Nothing but the lines from the one containing "513 123 18.86" through the end of the entries below should be set down, each exactly as written.

INPUT DATA —
· · · · ·

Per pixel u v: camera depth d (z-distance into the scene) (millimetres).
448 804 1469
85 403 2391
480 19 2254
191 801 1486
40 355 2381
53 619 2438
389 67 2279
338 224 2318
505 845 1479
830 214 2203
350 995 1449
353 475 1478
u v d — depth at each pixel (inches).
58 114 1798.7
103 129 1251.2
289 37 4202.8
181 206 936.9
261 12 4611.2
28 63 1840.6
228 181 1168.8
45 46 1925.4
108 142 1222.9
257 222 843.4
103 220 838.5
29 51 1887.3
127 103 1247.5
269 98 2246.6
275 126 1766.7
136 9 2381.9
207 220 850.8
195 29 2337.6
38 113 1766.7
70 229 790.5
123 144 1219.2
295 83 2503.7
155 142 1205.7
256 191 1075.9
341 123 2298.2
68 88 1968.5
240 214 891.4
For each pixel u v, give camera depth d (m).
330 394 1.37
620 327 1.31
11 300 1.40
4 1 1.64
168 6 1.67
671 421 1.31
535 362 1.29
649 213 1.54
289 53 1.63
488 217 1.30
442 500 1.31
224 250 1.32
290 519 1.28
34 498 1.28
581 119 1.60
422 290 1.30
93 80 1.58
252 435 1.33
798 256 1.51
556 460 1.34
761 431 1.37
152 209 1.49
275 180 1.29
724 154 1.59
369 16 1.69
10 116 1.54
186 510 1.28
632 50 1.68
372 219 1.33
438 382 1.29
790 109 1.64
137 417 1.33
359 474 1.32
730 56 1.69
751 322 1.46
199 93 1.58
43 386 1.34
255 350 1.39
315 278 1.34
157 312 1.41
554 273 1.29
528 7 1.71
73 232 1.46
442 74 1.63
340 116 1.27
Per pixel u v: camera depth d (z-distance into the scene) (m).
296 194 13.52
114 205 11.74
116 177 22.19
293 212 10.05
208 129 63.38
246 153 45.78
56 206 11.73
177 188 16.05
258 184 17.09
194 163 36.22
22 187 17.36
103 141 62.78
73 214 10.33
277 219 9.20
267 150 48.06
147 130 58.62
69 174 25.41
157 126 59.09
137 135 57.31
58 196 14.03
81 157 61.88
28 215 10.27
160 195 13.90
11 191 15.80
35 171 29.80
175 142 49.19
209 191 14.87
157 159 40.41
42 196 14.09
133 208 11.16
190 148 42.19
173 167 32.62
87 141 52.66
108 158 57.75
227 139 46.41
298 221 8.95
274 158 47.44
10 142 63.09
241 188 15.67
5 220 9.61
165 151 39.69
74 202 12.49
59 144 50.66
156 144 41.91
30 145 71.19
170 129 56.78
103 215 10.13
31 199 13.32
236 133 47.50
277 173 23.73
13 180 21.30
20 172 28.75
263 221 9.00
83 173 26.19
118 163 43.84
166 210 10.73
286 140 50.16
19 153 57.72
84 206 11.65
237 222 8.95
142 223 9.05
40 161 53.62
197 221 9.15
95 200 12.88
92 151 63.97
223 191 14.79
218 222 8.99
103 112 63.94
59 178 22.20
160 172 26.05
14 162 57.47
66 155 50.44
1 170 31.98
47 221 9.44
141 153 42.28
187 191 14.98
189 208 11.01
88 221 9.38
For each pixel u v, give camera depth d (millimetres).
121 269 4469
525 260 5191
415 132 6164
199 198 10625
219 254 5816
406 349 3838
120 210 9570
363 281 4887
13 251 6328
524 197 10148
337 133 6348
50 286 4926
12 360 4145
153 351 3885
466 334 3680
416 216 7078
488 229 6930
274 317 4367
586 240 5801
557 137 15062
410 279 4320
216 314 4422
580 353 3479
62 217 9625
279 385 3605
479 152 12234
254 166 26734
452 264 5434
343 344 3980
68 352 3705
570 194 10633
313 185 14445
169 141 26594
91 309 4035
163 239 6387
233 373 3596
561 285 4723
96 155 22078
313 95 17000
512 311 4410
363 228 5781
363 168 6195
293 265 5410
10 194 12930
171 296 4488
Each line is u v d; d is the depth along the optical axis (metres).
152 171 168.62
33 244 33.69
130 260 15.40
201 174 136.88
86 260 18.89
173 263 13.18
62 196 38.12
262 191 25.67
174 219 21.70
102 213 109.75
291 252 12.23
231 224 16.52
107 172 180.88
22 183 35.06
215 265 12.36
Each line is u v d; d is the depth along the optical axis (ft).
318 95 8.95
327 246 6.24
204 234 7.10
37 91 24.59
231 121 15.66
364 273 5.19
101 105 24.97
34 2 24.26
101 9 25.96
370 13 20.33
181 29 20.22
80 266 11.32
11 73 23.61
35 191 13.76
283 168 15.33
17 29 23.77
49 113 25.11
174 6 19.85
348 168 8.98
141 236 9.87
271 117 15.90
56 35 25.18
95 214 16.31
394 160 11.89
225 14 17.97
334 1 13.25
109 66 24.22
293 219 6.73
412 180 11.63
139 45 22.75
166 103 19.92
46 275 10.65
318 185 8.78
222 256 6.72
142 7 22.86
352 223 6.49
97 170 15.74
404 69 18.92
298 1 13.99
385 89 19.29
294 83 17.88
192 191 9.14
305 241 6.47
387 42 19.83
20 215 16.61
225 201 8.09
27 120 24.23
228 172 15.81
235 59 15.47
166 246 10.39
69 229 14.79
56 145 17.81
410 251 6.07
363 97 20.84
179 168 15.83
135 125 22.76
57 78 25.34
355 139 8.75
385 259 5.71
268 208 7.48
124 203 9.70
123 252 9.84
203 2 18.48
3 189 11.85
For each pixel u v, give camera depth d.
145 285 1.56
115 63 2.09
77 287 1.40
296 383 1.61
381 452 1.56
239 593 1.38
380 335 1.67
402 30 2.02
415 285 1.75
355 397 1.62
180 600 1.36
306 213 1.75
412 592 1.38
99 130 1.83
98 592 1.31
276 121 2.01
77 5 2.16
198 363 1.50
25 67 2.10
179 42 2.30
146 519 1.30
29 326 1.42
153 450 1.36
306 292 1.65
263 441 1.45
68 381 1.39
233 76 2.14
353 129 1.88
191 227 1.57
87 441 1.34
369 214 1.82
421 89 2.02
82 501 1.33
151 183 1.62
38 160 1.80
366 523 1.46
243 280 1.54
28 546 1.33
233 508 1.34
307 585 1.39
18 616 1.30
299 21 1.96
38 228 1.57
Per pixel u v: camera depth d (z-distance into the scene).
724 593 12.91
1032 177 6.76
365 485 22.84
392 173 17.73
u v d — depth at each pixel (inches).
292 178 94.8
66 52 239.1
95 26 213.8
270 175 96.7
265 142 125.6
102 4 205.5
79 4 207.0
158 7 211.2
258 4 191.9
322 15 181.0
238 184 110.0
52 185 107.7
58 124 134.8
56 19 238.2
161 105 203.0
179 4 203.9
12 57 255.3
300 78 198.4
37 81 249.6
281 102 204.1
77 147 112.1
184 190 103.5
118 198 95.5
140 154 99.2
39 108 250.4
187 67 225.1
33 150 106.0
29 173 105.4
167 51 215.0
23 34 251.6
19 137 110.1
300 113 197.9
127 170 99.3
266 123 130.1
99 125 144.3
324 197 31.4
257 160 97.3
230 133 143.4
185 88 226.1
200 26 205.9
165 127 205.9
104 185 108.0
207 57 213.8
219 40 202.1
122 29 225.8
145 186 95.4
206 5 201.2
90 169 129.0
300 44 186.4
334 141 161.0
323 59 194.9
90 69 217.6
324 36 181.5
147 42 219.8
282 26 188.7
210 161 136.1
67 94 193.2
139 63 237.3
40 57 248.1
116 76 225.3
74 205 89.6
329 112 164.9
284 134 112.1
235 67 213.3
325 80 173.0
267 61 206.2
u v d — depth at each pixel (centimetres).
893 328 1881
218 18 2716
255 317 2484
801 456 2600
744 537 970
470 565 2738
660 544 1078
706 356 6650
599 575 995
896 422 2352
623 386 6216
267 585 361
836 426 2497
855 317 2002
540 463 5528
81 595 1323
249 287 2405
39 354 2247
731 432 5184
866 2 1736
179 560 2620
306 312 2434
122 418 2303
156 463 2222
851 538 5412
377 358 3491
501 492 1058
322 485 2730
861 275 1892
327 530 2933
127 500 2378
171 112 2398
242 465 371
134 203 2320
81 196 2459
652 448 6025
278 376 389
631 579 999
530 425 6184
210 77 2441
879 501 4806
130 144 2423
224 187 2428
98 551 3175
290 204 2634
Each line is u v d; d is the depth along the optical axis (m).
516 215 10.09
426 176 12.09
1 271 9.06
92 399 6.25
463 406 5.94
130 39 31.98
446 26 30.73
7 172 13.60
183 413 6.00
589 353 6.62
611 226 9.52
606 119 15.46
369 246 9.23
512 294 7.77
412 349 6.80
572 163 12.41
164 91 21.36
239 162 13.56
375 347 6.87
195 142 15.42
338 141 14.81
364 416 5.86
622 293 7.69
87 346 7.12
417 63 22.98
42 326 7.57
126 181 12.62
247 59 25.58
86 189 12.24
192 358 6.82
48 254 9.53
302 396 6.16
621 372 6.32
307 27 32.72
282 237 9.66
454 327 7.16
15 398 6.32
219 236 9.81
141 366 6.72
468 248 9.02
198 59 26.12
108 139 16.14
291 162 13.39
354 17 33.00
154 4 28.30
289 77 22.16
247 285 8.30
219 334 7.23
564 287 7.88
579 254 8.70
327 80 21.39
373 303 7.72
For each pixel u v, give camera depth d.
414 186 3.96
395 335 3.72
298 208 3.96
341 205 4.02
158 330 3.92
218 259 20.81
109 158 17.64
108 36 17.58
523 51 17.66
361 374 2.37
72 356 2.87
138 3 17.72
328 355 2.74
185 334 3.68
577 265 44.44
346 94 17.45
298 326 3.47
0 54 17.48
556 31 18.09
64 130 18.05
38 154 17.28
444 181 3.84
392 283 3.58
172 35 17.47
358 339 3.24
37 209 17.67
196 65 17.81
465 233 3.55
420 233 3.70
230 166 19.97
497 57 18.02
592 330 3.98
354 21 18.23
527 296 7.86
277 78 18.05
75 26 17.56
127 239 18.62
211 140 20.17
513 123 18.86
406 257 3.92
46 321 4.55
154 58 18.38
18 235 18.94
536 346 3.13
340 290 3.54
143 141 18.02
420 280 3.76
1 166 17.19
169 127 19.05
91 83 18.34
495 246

· · · · ·

OUTPUT FOR THIS EXERCISE —
513 123 18.86
406 257 3.92
46 321 4.55
154 58 18.38
18 235 18.94
536 346 3.13
340 290 3.54
143 141 18.02
420 280 3.76
1 166 17.19
169 127 19.05
91 83 18.34
495 246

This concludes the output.